(Source records)
● ● ●

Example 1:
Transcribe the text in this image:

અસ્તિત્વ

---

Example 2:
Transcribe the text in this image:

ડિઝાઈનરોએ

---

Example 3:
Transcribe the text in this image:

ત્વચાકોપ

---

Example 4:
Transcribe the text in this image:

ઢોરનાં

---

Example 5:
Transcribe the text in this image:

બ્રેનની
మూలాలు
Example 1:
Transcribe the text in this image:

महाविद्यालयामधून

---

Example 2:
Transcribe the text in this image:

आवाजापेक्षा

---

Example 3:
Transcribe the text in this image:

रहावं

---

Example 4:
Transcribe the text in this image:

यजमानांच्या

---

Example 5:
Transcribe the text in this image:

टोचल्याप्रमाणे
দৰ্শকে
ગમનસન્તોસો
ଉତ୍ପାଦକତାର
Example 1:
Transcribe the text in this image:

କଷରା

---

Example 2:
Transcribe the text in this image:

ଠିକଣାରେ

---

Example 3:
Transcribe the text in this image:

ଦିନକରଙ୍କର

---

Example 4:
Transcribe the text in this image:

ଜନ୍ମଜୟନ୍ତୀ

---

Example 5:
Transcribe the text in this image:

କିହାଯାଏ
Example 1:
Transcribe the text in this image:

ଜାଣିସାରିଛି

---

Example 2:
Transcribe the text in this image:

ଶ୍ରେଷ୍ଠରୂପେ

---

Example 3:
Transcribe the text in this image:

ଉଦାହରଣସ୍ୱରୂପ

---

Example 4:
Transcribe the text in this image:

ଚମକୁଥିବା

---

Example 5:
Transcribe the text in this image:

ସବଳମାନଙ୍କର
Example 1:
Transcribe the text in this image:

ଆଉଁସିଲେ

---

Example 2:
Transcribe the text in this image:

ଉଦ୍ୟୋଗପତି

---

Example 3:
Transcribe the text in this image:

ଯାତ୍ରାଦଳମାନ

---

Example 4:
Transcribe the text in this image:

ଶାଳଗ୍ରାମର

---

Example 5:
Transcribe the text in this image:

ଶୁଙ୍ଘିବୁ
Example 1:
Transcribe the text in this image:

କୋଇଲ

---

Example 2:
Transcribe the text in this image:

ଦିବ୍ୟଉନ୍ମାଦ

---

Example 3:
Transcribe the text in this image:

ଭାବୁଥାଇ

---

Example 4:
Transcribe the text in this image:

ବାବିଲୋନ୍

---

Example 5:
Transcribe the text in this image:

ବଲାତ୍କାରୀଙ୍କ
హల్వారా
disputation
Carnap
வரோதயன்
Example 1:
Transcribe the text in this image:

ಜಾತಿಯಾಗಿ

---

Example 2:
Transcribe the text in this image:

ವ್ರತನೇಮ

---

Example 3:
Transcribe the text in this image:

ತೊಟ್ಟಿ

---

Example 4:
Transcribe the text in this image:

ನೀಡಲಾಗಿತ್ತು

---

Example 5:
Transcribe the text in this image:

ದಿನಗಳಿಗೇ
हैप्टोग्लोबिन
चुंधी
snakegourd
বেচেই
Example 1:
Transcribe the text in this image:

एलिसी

● ● ●

WORK TASK: All the entries above need to be reproduced exactly.

SOLVED EXERCISE:
Example 1:
Transcribe the text in this image:

અસ્તિત્વ

---

Example 2:
Transcribe the text in this image:

ડિઝાઈનરોએ

---

Example 3:
Transcribe the text in this image:

ત્વચાકોપ

---

Example 4:
Transcribe the text in this image:

ઢોરનાં

---

Example 5:
Transcribe the text in this image:

બ્રેનની
మూలాలు
Example 1:
Transcribe the text in this image:

महाविद्यालयामधून

---

Example 2:
Transcribe the text in this image:

आवाजापेक्षा

---

Example 3:
Transcribe the text in this image:

रहावं

---

Example 4:
Transcribe the text in this image:

यजमानांच्या

---

Example 5:
Transcribe the text in this image:

टोचल्याप्रमाणे
দৰ্শকে
ગમનસન્તોસો
ଉତ୍ପାଦକତାର
Example 1:
Transcribe the text in this image:

କଷରା

---

Example 2:
Transcribe the text in this image:

ଠିକଣାରେ

---

Example 3:
Transcribe the text in this image:

ଦିନକରଙ୍କର

---

Example 4:
Transcribe the text in this image:

ଜନ୍ମଜୟନ୍ତୀ

---

Example 5:
Transcribe the text in this image:

କିହାଯାଏ
Example 1:
Transcribe the text in this image:

ଜାଣିସାରିଛି

---

Example 2:
Transcribe the text in this image:

ଶ୍ରେଷ୍ଠରୂପେ

---

Example 3:
Transcribe the text in this image:

ଉଦାହରଣସ୍ୱରୂପ

---

Example 4:
Transcribe the text in this image:

ଚମକୁଥିବା

---

Example 5:
Transcribe the text in this image:

ସବଳମାନଙ୍କର
Example 1:
Transcribe the text in this image:

ଆଉଁସିଲେ

---

Example 2:
Transcribe the text in this image:

ଉଦ୍ୟୋଗପତି

---

Example 3:
Transcribe the text in this image:

ଯାତ୍ରାଦଳମାନ

---

Example 4:
Transcribe the text in this image:

ଶାଳଗ୍ରାମର

---

Example 5:
Transcribe the text in this image:

ଶୁଙ୍ଘିବୁ
Example 1:
Transcribe the text in this image:

କୋଇଲ

---

Example 2:
Transcribe the text in this image:

ଦିବ୍ୟଉନ୍ମାଦ

---

Example 3:
Transcribe the text in this image:

ଭାବୁଥାଇ

---

Example 4:
Transcribe the text in this image:

ବାବିଲୋନ୍

---

Example 5:
Transcribe the text in this image:

ବଲାତ୍କାରୀଙ୍କ
హల్వారా
disputation
Carnap
வரோதயன்
Example 1:
Transcribe the text in this image:

ಜಾತಿಯಾಗಿ

---

Example 2:
Transcribe the text in this image:

ವ್ರತನೇಮ

---

Example 3:
Transcribe the text in this image:

ತೊಟ್ಟಿ

---

Example 4:
Transcribe the text in this image:

ನೀಡಲಾಗಿತ್ತು

---

Example 5:
Transcribe the text in this image:

ದಿನಗಳಿಗೇ
हैप्टोग्लोबिन
चुंधी
snakegourd
বেচেই
Example 1:
Transcribe the text in this image:

एलिसी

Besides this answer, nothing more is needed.